Determine how many lines of the material below include "board", and reply with that number alone.

Start of Data

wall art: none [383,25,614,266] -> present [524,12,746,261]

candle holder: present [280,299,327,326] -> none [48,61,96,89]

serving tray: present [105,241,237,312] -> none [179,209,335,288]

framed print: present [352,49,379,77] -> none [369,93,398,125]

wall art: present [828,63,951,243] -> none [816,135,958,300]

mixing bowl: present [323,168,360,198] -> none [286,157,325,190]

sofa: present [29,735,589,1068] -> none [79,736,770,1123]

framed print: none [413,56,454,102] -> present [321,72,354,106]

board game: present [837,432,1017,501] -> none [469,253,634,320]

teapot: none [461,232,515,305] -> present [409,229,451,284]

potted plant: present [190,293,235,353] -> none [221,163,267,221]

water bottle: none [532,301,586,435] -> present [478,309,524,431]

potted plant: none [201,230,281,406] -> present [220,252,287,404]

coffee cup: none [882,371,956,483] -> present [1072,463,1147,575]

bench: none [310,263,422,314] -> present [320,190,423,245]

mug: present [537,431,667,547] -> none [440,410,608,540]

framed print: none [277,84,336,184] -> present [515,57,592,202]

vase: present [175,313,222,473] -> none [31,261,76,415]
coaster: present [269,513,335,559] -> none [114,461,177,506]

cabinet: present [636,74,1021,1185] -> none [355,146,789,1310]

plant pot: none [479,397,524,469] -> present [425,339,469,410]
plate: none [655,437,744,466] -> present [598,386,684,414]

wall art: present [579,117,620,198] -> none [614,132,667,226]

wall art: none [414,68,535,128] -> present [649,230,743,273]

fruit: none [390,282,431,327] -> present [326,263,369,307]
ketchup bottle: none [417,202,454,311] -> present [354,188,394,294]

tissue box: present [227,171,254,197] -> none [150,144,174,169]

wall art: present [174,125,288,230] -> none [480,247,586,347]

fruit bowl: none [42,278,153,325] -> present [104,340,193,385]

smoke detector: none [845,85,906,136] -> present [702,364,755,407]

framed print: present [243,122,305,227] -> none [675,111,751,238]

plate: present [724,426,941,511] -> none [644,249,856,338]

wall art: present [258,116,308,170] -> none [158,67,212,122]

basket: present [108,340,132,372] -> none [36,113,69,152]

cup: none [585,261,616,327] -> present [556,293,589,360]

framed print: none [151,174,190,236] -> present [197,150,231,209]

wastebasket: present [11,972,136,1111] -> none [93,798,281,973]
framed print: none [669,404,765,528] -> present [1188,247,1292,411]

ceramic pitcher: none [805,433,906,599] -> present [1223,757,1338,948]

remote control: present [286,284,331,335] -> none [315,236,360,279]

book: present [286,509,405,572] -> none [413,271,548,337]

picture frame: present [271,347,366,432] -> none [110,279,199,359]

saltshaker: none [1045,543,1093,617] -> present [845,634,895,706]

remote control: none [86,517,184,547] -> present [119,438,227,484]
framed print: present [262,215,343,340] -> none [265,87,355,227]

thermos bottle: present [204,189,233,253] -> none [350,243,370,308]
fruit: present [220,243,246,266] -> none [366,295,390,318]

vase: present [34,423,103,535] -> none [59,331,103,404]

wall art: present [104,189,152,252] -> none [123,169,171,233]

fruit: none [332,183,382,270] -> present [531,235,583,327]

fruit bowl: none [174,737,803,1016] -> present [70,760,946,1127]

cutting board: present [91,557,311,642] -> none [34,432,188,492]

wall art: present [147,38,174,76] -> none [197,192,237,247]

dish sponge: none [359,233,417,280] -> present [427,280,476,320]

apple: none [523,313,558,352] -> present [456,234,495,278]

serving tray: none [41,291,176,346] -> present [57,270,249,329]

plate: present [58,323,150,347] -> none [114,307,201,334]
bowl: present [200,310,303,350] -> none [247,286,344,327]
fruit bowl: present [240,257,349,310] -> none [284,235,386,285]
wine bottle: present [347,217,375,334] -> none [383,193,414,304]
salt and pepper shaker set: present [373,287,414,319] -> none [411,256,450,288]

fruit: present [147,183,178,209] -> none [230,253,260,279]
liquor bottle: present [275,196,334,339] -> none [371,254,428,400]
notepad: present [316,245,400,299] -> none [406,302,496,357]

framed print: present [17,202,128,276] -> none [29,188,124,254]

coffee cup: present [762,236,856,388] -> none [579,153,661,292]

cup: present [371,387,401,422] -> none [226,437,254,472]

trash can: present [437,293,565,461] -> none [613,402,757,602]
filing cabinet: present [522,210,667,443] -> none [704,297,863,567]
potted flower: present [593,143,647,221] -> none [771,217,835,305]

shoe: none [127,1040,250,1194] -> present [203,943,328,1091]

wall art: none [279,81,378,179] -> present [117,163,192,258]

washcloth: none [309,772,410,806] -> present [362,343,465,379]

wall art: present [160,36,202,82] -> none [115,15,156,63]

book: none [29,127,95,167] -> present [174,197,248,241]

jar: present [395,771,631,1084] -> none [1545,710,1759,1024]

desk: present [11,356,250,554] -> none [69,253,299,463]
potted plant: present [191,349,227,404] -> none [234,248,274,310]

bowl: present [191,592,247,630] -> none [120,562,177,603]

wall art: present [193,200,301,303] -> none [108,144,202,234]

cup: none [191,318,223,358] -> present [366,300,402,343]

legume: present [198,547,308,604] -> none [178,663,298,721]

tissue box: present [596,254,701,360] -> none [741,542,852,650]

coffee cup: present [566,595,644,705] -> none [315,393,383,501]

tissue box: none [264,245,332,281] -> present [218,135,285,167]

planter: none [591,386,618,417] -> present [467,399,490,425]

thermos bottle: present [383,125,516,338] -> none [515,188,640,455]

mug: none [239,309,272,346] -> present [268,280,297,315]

End of Data

▸ **Exercise response**
2